Writing when your children are tiny is so damned difficult, and you have to be ruthless at times. I was in the middle of a trilogy contract when I had my second, and it was such a struggle – getting the writing momentum felt impossible at times, and I really had problems with having to manage editing Book 2 AND writing Book 3 (one or the other with a baby felt possible, but both?)
I’m at the other end of that journey now – youngest child is finishing her first year of full time school, and while the last 10 years have been a massive juggling act, they have also been productive in many ways. Apart from that one time my toddler punched my laptop, I seem to have emerged with a minimum of child-resentment at my writing time – if anything, it’s the other way around, they put up patiently with me typing all hours while they’re in the house, but are outraged when I do any work that means not being HERE. I have a casual 2-3 week job I do twice a year and every single time, have to explain it to my youngest daughter as if she’s never heard the concept before.

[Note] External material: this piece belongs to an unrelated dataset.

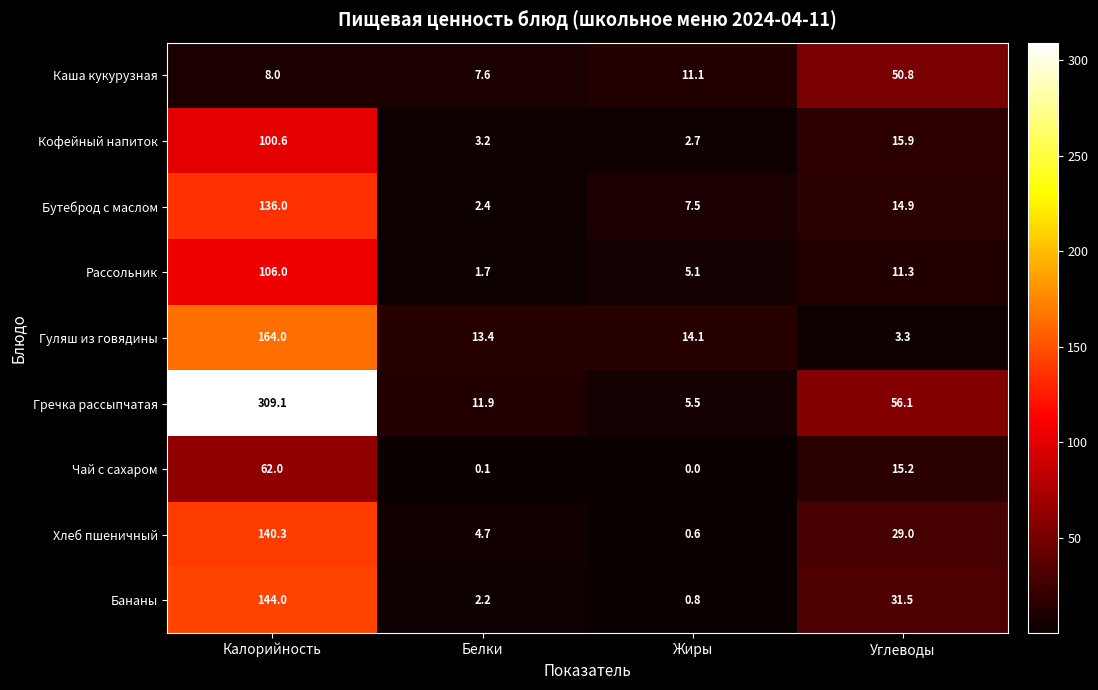

Count the number of data series in this chart.

9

It’s a fight for now, for that precious time, but the discipline you create for yourself during this baby time will be immensely helpful later on when time opens up again.
I’m able to write as much as I do because I have a partner who pays the big bills, and always has, since I moved in with him at the age of 18. He supported me through university and postgrad, with me basically earning enough to cover my personal (though not living) expenses, and occasionally bringing in enough money from writing to cover a trip, or a car, or a piece of furniture.
Having kids, and the enormous unpaid workload that this added to my life, was almost a relief in some ways, because it was my way to contribute to the household in a way I rarely have been able to, financially.
(and hard though it has been to write while raising children, the privilege of never having had to hold down a fulltime job is one I never take for granted.)